### Materials provided
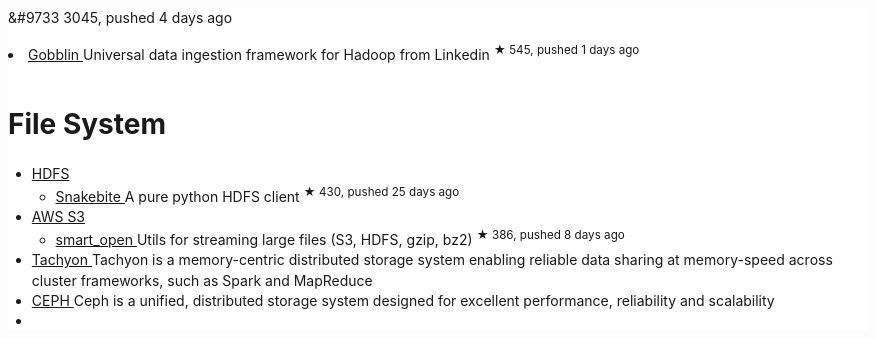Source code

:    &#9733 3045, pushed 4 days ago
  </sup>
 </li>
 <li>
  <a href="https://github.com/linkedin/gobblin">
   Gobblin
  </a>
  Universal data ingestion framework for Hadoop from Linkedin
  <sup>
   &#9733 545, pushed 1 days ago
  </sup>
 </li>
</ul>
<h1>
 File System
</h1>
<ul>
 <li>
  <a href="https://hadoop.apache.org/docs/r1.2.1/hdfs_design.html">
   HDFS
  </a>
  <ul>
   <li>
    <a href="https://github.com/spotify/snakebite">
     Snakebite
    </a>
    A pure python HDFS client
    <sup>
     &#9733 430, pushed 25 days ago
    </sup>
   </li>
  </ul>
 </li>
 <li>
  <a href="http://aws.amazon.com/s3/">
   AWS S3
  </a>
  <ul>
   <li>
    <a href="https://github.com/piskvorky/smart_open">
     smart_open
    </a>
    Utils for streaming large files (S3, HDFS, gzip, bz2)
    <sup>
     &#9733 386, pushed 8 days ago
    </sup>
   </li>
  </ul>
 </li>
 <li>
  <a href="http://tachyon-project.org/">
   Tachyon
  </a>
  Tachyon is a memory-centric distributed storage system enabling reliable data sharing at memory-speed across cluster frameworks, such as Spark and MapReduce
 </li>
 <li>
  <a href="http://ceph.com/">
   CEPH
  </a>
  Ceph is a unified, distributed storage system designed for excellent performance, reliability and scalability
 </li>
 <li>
==
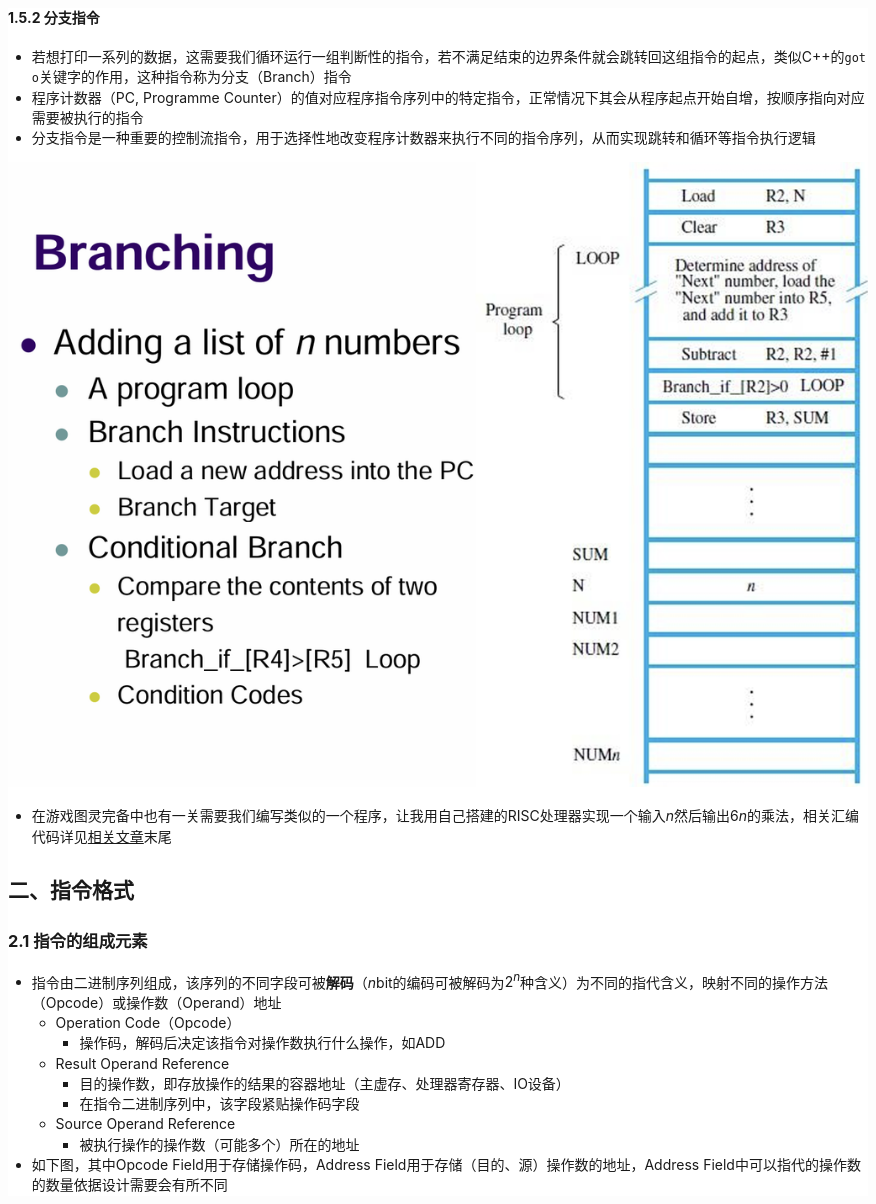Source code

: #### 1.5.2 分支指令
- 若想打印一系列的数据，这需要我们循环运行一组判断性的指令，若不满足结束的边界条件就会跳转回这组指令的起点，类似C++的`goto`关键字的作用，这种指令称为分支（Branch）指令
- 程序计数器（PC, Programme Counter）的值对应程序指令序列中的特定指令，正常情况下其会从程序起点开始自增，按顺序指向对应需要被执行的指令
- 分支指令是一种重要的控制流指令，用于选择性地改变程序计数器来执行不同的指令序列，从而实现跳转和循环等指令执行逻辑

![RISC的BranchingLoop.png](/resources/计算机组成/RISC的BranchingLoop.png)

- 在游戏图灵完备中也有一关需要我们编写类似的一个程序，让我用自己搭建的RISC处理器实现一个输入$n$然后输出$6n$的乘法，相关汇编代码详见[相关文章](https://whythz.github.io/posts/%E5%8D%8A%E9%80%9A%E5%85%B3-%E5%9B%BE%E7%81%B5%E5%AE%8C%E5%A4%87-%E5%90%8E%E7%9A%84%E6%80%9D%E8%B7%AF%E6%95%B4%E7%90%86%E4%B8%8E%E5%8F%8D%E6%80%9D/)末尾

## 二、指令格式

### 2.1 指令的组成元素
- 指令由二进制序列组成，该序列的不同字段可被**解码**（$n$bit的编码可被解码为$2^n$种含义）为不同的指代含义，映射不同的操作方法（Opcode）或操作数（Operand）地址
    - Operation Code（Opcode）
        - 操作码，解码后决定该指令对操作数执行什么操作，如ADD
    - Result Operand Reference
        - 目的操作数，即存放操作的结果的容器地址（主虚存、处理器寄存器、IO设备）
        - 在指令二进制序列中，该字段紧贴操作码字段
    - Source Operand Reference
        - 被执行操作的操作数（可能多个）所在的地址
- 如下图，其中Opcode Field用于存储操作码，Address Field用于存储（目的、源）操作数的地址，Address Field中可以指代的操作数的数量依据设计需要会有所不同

### Exercise prompt
Switch "Operand Reference" to "Operand Address" in the lines from the one containing "- 在游戏图灵完备中也有一关" up to and including the one containing "- 如下图，其中Opcode Field用于存储操作码，Address". Please return only those lines, with everything else left unchanged.

### Output for this exercise
- 在游戏图灵完备中也有一关需要我们编写类似的一个程序，让我用自己搭建的RISC处理器实现一个输入$n$然后输出$6n$的乘法，相关汇编代码详见[相关文章](https://whythz.github.io/posts/%E5%8D%8A%E9%80%9A%E5%85%B3-%E5%9B%BE%E7%81%B5%E5%AE%8C%E5%A4%87-%E5%90%8E%E7%9A%84%E6%80%9D%E8%B7%AF%E6%95%B4%E7%90%86%E4%B8%8E%E5%8F%8D%E6%80%9D/)末尾

## 二、指令格式

### 2.1 指令的组成元素
- 指令由二进制序列组成，该序列的不同字段可被**解码**（$n$bit的编码可被解码为$2^n$种含义）为不同的指代含义，映射不同的操作方法（Opcode）或操作数（Operand）地址
    - Operation Code（Opcode）
        - 操作码，解码后决定该指令对操作数执行什么操作，如ADD
    - Result Operand Address
        - 目的操作数，即存放操作的结果的容器地址（主虚存、处理器寄存器、IO设备）
        - 在指令二进制序列中，该字段紧贴操作码字段
    - Source Operand Address
        - 被执行操作的操作数（可能多个）所在的地址
- 如下图，其中Opcode Field用于存储操作码，Address Field用于存储（目的、源）操作数的地址，Address Field中可以指代的操作数的数量依据设计需要会有所不同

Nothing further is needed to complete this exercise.